Wednesday, December 26, 2018

Boxing Day


Greetings, dear readers.  I hope the Christmas break was joyous and peaceful.  As we start the countdown to the new year, here is a bit of trivia for Boxing Day . . .



Boxing Day is the day after Christmas Day but is not celebrated as a holiday in all countries. Having originated in the United Kingdom, it is celebrated in a number of countries that previously formed part of the British Empire.


The name Boxing Day has nothing to do with pugilism or of ridding the house of Christmas packaging from the day before.  Instead the name harks back to the age old British practice of giving cash or durable goods to those of the lower classes. Gifts among equals were exchanged on or before Christmas Day but generosity to  those less fortunate happened the day after.  But why Boxing Day.  There are several theories:

-  That members of the merchant class gave boxes of food and fruit to tradespeople and servants the day after Christmas in an ancient form of Yuletide tip.

-  That the day after Christmas the lord of the manor gave his serfs anr annual allotment of practical goods, such as spun cloth, leather goods, durable food supplies and tools. As to who received what depended on the status of the worker and family size. These were not gifts but allocated entitlements and were distributed in boxes.

-  That servants in Britain carried boxes to their masters when they arrived for work the day after Christmas Day, it being a tradition that at on this day all employers would put coins in the boxes as a special end-of-year gift, akin to an early form of Christmas bonus

-  That church boxes with donations for the were opened on Christmas Day and the contents distributed by the clergy the following day.
The theme common to all these theories is of persons of lesser standing being gifted or allocated benefits via boxes.  There was no gift in return to the superiors, that would presume to be a presumptuous act of equality.
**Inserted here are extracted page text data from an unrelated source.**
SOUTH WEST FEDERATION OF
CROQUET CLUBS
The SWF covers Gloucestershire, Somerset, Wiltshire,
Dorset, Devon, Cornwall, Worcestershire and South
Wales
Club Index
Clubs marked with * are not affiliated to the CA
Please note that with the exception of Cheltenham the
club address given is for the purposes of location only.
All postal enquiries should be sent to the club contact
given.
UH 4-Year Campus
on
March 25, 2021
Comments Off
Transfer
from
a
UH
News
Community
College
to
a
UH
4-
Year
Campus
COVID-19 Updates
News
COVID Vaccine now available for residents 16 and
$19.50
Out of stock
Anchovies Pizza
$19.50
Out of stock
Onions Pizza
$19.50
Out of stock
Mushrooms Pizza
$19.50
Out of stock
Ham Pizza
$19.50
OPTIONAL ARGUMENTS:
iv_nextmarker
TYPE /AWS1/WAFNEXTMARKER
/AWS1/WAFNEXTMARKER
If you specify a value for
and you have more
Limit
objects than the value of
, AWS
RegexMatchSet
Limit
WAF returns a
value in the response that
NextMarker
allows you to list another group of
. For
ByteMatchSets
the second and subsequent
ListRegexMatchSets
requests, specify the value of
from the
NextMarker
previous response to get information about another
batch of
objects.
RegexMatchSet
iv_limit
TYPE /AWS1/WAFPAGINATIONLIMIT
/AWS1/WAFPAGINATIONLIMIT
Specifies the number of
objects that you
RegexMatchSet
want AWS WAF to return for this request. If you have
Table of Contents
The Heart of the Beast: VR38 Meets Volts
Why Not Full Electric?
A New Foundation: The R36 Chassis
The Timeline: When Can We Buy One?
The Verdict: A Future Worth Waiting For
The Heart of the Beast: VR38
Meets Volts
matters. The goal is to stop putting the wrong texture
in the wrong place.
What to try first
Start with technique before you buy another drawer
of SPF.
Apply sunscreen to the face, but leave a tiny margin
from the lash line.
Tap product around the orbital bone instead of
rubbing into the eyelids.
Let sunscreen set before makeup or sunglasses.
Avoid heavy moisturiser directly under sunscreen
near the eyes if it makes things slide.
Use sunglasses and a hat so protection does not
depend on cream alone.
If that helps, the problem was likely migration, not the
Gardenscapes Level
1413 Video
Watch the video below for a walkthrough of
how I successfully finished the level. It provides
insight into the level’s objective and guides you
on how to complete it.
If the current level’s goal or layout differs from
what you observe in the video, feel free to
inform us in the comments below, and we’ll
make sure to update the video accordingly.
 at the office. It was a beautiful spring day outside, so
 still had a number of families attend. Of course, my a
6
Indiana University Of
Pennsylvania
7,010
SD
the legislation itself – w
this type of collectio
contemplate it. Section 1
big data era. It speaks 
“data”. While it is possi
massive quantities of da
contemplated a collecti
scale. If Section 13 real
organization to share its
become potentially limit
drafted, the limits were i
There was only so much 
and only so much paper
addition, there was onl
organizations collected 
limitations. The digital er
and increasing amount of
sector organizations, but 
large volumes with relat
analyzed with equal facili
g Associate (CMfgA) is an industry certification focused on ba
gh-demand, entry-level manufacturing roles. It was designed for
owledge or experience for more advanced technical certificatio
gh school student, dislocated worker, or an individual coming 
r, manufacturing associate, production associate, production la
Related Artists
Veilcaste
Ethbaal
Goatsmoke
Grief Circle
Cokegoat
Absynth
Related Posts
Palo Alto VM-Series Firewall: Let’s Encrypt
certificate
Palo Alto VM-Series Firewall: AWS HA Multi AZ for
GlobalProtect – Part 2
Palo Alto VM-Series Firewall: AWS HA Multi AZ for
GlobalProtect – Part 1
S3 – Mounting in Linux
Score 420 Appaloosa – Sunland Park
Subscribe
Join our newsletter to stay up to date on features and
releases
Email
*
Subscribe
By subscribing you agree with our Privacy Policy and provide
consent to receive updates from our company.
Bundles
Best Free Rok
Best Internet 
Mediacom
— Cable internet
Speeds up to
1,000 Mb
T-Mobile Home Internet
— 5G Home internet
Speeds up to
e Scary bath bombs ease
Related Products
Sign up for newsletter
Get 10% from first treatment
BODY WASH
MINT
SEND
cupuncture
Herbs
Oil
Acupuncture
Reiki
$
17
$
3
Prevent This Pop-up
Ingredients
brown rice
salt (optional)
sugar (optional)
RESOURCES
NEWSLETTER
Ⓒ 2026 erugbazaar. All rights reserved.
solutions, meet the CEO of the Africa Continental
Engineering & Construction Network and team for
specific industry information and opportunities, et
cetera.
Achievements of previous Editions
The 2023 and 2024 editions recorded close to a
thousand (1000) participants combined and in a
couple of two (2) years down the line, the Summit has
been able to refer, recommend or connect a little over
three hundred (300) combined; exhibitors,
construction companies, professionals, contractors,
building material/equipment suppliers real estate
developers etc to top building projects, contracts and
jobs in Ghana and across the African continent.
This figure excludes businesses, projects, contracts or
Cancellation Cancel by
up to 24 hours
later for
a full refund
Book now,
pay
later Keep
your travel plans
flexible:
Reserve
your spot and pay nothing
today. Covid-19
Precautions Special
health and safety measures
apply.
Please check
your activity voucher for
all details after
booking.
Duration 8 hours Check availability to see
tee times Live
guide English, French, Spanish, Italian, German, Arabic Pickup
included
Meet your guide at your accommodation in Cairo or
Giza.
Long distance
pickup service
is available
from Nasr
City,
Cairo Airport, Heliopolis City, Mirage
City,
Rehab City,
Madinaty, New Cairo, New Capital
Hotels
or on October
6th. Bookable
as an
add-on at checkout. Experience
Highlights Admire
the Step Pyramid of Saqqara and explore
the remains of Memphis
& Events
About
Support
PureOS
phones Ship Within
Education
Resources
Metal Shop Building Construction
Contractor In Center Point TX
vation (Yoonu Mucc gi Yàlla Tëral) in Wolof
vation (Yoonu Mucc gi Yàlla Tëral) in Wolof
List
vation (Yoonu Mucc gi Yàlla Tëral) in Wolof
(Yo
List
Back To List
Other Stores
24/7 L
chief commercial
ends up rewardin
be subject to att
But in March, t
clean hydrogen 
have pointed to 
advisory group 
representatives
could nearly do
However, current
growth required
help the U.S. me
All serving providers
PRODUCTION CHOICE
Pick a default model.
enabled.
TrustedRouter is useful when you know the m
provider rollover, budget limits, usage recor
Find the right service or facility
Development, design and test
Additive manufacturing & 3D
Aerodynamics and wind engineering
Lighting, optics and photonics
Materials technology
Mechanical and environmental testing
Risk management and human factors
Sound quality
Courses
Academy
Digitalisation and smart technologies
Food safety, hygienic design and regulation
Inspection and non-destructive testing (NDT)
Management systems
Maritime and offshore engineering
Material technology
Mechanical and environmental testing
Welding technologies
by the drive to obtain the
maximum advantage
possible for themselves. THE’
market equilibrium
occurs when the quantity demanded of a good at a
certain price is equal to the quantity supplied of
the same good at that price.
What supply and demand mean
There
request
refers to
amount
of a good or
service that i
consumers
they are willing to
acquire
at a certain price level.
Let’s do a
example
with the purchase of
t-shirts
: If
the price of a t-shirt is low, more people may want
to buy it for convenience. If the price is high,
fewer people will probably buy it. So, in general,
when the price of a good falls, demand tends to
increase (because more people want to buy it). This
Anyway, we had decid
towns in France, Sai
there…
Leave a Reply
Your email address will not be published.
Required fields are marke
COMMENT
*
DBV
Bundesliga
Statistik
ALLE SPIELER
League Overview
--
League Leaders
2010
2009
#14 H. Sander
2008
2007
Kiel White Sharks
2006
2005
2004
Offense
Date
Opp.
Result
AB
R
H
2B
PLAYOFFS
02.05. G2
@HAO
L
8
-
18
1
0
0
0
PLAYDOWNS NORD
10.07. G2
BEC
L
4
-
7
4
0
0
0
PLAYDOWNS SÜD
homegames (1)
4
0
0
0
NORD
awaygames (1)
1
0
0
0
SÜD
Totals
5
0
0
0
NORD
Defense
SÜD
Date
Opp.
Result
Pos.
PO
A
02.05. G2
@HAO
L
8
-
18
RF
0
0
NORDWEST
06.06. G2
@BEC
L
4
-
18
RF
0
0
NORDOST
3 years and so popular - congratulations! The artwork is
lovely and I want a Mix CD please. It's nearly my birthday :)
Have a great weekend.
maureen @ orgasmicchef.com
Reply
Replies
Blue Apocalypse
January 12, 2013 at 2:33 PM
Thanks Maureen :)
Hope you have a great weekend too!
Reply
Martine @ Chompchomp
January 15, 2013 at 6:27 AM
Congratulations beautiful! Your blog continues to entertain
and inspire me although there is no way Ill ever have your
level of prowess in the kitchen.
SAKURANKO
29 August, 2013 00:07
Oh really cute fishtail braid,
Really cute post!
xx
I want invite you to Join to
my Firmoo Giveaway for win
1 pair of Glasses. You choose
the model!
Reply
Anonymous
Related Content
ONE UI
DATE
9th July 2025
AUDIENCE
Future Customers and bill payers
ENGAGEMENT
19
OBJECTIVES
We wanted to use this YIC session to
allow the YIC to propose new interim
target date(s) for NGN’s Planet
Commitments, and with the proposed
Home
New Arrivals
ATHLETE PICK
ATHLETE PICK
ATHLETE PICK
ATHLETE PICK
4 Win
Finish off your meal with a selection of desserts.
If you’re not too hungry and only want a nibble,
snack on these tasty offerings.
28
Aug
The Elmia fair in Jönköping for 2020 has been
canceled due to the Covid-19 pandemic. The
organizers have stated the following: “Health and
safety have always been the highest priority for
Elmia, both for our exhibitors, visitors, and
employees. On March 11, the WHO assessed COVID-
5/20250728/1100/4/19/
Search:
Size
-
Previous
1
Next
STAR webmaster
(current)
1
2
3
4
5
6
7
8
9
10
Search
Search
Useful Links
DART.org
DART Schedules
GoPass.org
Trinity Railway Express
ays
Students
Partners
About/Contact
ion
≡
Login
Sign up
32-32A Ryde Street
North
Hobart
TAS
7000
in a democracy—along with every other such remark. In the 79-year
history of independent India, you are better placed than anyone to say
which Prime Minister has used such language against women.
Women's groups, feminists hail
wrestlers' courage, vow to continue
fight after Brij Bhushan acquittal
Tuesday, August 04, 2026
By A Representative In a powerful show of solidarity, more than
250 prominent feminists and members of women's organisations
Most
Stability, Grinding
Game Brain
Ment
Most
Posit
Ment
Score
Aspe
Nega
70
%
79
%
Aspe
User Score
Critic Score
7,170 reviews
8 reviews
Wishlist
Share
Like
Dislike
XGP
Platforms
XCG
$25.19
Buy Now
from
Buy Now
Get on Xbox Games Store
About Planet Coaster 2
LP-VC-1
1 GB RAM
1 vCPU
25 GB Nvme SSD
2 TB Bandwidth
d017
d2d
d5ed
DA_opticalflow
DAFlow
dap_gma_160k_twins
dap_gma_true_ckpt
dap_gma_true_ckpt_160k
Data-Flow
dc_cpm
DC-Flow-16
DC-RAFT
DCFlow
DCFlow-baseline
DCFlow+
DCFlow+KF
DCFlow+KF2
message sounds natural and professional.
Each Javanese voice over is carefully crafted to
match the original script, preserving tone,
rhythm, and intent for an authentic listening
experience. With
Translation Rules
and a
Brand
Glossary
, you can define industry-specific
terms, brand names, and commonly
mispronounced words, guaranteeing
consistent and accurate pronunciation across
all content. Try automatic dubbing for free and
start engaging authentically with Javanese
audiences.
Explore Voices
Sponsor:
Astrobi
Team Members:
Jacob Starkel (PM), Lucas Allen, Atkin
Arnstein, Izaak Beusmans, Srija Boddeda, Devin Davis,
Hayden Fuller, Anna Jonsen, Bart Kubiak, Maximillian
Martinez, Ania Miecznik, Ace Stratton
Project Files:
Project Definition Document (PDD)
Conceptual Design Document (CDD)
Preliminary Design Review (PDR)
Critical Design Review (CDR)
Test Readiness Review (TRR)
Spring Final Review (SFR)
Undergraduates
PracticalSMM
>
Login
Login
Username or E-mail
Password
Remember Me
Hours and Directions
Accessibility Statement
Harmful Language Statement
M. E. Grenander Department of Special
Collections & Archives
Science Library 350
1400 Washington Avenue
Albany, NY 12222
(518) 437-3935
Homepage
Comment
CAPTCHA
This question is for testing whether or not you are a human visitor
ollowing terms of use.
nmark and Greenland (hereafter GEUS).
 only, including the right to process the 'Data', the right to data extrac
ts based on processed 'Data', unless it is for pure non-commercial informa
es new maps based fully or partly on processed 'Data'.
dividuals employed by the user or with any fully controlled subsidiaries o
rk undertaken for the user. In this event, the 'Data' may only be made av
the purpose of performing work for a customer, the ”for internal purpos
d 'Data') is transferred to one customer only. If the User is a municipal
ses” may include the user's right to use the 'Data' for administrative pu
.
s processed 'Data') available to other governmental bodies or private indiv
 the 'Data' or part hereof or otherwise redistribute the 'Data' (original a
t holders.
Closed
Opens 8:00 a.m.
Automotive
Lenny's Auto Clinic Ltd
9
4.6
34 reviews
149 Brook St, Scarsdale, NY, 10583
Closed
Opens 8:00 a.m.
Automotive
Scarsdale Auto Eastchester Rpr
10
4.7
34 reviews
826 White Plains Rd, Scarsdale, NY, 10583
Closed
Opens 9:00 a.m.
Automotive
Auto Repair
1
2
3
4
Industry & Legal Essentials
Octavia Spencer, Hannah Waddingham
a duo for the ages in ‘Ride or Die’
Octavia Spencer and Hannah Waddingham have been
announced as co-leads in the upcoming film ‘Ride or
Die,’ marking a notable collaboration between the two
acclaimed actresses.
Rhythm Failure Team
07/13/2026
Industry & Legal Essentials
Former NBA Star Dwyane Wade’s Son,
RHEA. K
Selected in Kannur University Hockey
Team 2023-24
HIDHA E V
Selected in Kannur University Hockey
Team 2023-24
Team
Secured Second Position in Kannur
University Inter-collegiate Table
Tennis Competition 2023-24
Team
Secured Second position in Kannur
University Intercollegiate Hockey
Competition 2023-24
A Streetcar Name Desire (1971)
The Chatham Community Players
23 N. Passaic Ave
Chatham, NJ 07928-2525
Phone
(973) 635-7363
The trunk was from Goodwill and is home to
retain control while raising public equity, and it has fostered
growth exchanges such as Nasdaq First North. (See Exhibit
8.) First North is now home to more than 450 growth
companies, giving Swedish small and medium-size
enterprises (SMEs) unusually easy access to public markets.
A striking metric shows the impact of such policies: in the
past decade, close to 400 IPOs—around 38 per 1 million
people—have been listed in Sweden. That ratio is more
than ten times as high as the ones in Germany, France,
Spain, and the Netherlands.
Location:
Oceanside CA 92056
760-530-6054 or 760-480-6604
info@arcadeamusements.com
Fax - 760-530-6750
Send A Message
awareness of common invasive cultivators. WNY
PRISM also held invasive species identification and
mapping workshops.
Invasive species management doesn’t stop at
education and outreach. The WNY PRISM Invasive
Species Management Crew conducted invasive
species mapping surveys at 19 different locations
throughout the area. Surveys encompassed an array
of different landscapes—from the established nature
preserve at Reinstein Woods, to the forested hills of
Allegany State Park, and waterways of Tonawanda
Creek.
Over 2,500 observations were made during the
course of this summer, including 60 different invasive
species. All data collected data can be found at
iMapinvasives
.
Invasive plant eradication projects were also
The Christmas bonus gift box for tradies is mentioned in Samuel Pepys' diary entry for 19 December 1663: “. . . thence by coach to my shoemaker’s and paid all there, and gave something to the boys’ box against Christmas.”


Saint Stephen's Day, or the Feast of Saint Stephen, is a Christian saint's day to commemorate Saint Stephen, the first Christian martyr, and is celebrated on 26 December in the Latin Church and 27 December in Eastern Christianity.  The name may be familiar from the carol:  “Good King Wenceslas looked out on the Feast of Stephen…” Saint Wenceslaus I, Duke of Bohemia (907–935) was a saintly king who went out in a storm to give a poor man not just the bare minimum of fuel, but also a feast. As he and his servant brave the elements, the King is so pious that even his footsteps give off enough heat to warm his cold and tiring page.  Hence the Boxing Day tradition of giving probably built on the actions and commemorations of Saint Stephen and King Wenceslas.



In the UK, Boxing Day is a bank holiday (in England, Wales and Northern Ireland since 1871). When 26 December falls on a Saturday, the Boxing Day public holiday is moved to the substitute day, which is the following Monday. If 26 December falls on a Sunday, the substitute public holiday is the following Tuesday.



In Australia, Boxing Day is a federal public holiday. The Australian state of South Australia instead observes a public holiday known as Proclamation Day on the first weekday after Christmas Day or the Christmas Day holiday.


In Canada, Boxing Day is a federal statutory holiday. Government offices, banks and post offices/delivery are closed. In some Canadian provinces, Boxing Day is a statutory holiday that is always celebrated on 26 December. In Canadian provinces where Boxing Day was a statutory holiday, and it falls on a Saturday or Sunday, compensation days are given in the following week.



While not generally observed in the United States, on 5 December 1996, Massachusetts Gov. William F. Weld declared 26 December as Boxing Day in Massachusetts, in response to the efforts of a local coalition of British citizens to "transport the English tradition to the United States", but not as an employee holiday.


In the UK, Canada, Australia, Trinidad and Tobago and New Zealand, Boxing Day is primarily known as a shopping holiday, much like Black Friday (the day after Thanksgiving) in the United States. Boxing Day sales with dramatic price reductions  are common in Canada, Australia and New Zealand.


On Boxing Day 2004 a massive earthquake in the Indian Ocean created a tsunami that killed 275 people.


The Boxing Day Test match is a cricket Test match held in Melbourne, Victoria, Australia involving the Australian cricket team and an opposing national team which is touring Australia during the southern summer. It begins annually on Boxing Day and is played at the Melbourne Cricket Ground.


The Sydney to Hobart Yacht Race is an annual event hosted by the Cruising Yacht Club of Australia, starting in Sydney, New South Wales on Boxing Day and finishing in Hobart, Tasmania. The race distance is approximately 630 nautical miles (1,170 km). The race is widely considered to be one of the most difficult yacht races in the world.


Boxing Day is the day that Bytes returned after Christmas this year.